* **What the task requires**
In the lines below, copy the stretch from the line containing "time: 10:42" through the line containing "time: 11:18" exactly, including both of those lines. Leave the pictures out of your copy.

━━━

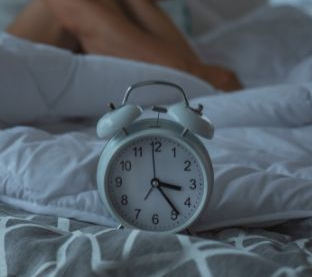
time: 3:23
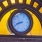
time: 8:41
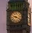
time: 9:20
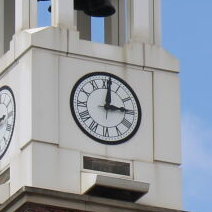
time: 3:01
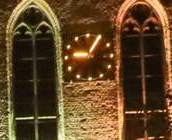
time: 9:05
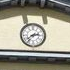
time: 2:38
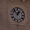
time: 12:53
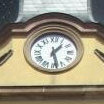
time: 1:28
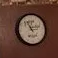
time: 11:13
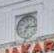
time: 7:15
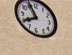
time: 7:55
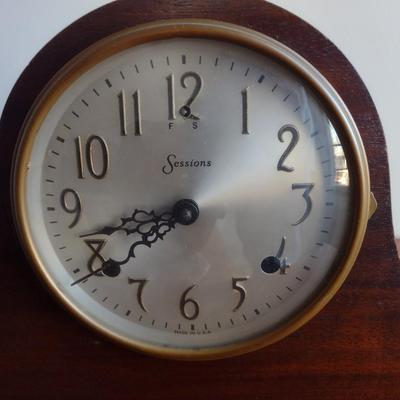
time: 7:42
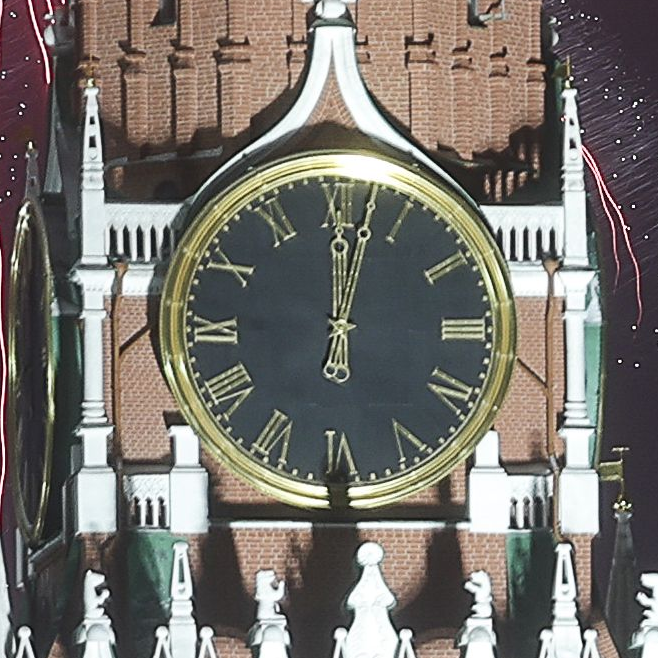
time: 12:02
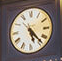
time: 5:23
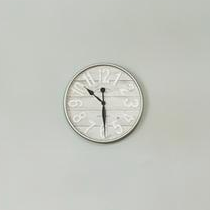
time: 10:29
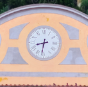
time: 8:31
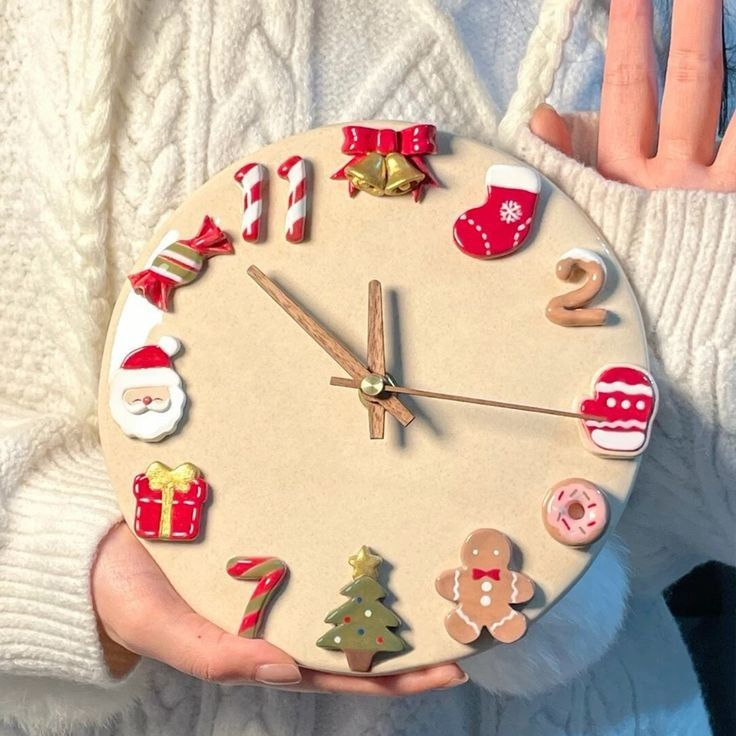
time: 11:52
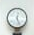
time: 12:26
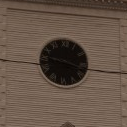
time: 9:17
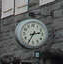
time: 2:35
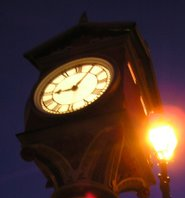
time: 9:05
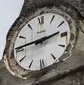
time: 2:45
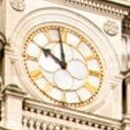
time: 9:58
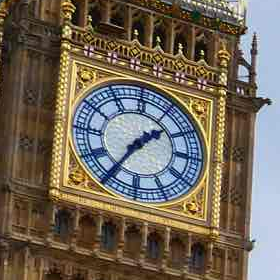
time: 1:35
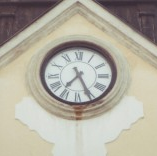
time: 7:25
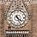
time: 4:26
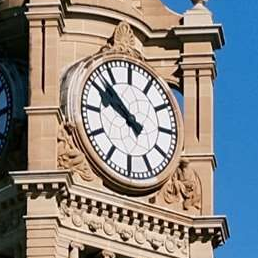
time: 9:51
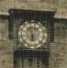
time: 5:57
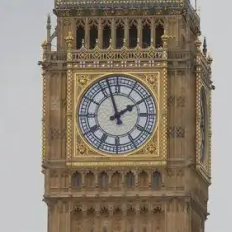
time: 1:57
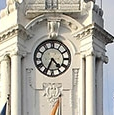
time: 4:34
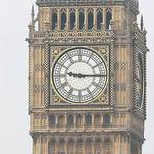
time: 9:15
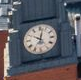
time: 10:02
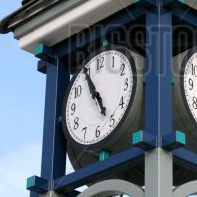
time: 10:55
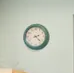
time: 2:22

━━━

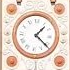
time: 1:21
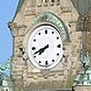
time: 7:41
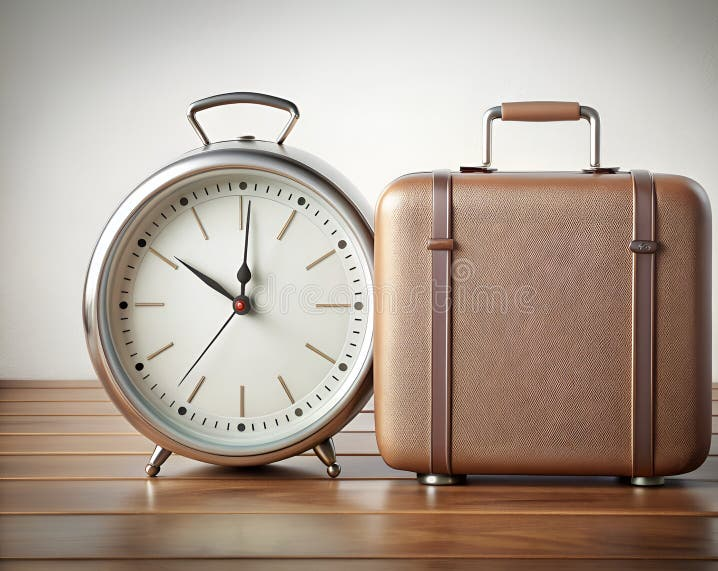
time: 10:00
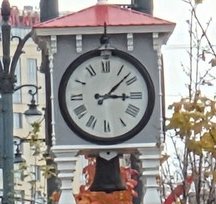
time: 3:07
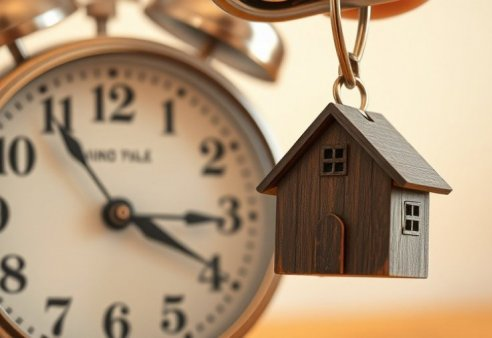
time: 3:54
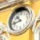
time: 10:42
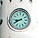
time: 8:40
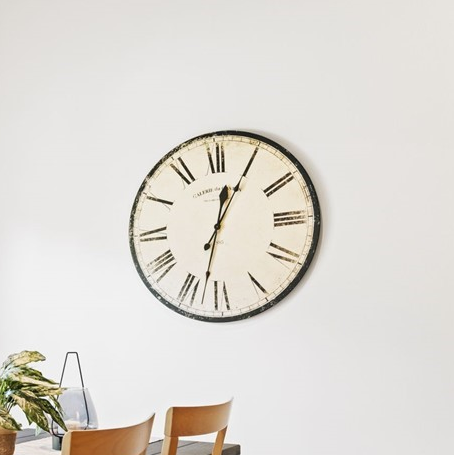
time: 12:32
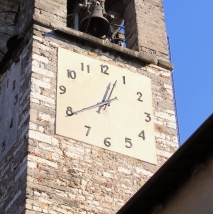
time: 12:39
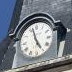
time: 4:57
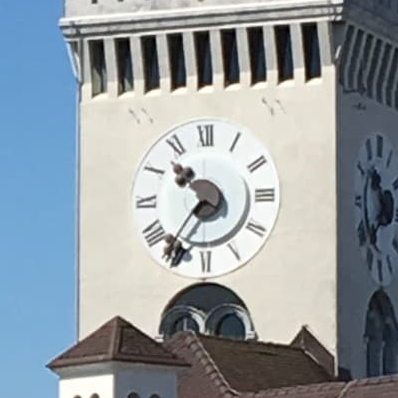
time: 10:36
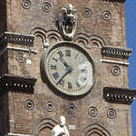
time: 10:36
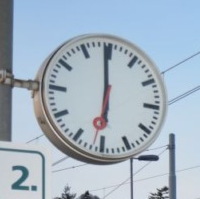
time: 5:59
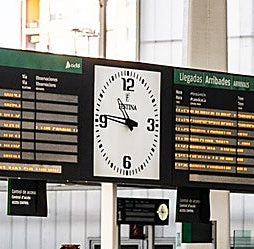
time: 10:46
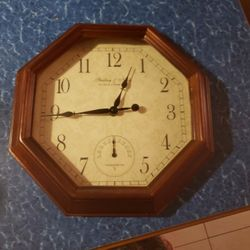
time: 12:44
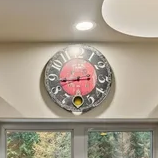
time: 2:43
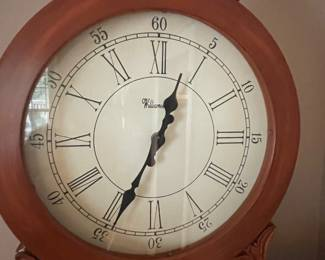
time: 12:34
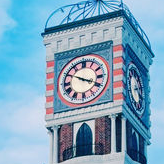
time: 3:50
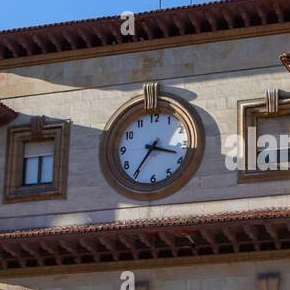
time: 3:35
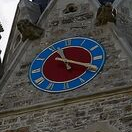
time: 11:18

━━━

* **Result of the task**
time: 10:42
time: 8:40
time: 12:32
time: 12:39
time: 4:57
time: 10:36
time: 10:36
time: 5:59
time: 10:46
time: 12:44
time: 2:43
time: 12:34
time: 3:50
time: 3:35
time: 11:18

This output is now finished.